In 3 anni di lotte gola-cervello non ho mai perso ppiù di 3-4 kg.....dopo 3 anni SONO ANCORA COME PRIMA! PERCHè NON RIESCO AD ESSERE UNA BUONA BULIMICA? PERCHè INGRASSO ANCHE SE NON MANGIO? PERCHè GLI ALTRI NON SI ACCORGONO DI QUESTA COSA? MA VOGLIO CHE GLI ALTRI SE NE ACCORGANO? ..perchè tante domande e nessuna risposta?

Se le domande non ottengono risposta, cara Deborah, evidentemente non sono buone domande...forse dovresti cambiarle. La prima domanda, per es., è senza senso.
Non si può essere delle buone bulimiche perchè lo si desidera: la bulimia è una malattia psicologica e non ci si ammala volontariamente.
E' come dire "Perchè non riesco ad essere una buona schizofrenica?".... La seconda domanda, forse, è la più sensata, e la risposta è che non ti accetti, che sei scontenta di te stessa, e il tuo corpo ti fa da specchio e ti restituisce l'immagine che tu hai.
Se inizi a lavorare sul piano psicologico seriamente, forse allora riuscirai a dimagrire e a piacerti. La terza domanda credo che vada cambiata, se vuoi ottenere qualche risposta.

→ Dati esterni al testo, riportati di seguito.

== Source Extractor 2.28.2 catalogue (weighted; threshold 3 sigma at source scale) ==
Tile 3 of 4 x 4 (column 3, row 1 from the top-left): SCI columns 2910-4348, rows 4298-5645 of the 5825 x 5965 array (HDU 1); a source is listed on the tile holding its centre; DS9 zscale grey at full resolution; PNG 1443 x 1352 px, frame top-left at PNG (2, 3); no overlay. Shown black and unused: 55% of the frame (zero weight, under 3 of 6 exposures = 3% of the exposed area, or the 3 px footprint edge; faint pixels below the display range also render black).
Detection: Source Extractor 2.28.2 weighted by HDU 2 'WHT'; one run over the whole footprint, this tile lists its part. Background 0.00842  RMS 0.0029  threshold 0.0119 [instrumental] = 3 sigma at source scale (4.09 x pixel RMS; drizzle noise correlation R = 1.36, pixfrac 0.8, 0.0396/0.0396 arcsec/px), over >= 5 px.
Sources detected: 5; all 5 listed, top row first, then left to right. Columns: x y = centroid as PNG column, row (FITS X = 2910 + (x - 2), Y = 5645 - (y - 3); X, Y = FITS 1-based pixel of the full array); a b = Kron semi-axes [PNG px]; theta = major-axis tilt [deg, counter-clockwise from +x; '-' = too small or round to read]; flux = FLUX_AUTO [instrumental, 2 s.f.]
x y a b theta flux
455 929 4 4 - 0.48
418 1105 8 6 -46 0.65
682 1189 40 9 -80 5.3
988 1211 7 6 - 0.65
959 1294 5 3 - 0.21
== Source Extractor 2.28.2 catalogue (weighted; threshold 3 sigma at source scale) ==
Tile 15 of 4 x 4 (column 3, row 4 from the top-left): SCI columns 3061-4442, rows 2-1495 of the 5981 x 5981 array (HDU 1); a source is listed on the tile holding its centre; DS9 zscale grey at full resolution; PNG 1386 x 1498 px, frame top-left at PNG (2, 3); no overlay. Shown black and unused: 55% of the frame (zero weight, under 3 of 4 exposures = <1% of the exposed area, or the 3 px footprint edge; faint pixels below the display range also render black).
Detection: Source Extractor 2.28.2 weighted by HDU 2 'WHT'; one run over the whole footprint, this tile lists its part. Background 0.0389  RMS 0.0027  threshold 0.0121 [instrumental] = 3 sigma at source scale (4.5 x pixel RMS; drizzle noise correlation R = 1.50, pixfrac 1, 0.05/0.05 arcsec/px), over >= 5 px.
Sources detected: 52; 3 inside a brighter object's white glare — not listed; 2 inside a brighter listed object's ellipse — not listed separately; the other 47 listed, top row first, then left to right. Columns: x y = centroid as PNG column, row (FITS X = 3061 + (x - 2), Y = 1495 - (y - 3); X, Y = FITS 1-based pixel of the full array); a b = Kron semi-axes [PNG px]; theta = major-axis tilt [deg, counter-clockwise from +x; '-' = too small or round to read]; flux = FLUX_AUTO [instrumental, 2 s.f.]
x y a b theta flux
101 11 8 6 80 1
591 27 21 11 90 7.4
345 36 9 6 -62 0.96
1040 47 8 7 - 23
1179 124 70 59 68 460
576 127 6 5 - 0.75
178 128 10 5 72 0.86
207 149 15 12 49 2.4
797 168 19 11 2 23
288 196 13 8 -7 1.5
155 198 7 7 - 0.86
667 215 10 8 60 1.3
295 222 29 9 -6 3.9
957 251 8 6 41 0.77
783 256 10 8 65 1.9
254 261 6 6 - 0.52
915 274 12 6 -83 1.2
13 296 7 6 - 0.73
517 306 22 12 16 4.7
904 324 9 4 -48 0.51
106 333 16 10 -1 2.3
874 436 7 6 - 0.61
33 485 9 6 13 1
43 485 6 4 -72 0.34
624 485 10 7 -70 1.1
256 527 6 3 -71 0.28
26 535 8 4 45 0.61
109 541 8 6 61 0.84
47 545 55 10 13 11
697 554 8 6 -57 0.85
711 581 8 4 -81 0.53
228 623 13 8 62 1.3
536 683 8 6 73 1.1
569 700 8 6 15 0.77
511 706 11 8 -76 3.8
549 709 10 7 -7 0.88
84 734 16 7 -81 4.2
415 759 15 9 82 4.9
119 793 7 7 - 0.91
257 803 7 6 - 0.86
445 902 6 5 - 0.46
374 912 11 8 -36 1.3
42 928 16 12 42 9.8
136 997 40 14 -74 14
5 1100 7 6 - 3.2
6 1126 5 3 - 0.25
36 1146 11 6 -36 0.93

Perchè gli altri non si accorgono di "questa cosa" io la cambierei con "perchè gli altri non si accorgono di me".
E per far si che gli altri si accorgano di te devi imparare ad essere qualcuno, a metterci qualcosa dentro quel corpo, a realizzare te stessa e ad esibire semplicemente quello che sei, senza voler mascherare o dare un'immagine distorta. Essere e basta, questo fa si che il mondo capisca che esisti e ti prenda in considerazione.
Sull'ultima domanda, poi, credo che tu ti stia prendendo in giro da sola: è chiaro da quanto dici che il tuo massimo desiderio è che gli altri si accorgano di te, direi che tu stai realmente vivendo per gli altri, invece che per te stessa... e pensando di non riuscire ad attirare l'attenzione degli altri, cerchi di fare in modo di ammalarti, così potranno accorgersi almeno della tua malattia e provare pena e preoccupazione nei tuoi confronti.
Credo proprio tu stia sbagliando strada Deborah, perchè finchè cerchi di essere altro da te, finchè fingi, anche nella malattia, gli altri non potranno vederti.
Finchè non ti vedi tu, per quello che sei, non potrai pretendere che lo facciano gli altri al posto tuo.
Cerca di togliere quella maschera e di essere sincera, almeno con te stessa. Io capisco che alla base di tutto questo ci sono tue problematiche di insicurezza e, appunto, un forte desiderio di accettazione e di considerazione.
Ma non la puoi ottenere imbrogliandoti e imbrogliando.
Continuando così potrai ottenere soltanto di spendere un sacco di soldi dal dentista che dovrà rifarti tutti i denti....immagino tu sappia che procurandosi il vomito così frequentemente gli acidi gastrici intaccano i denti facendoli diventare neri e rendendoli attaccabili dai batteri, dunque malati e guasti.
Non so se questo potrà attirare l'attenzione di qualcuno....forse si, ma in negativo (una bocca di denti marci non è un bello spettacolo, te l'assicuro). Vedi tu.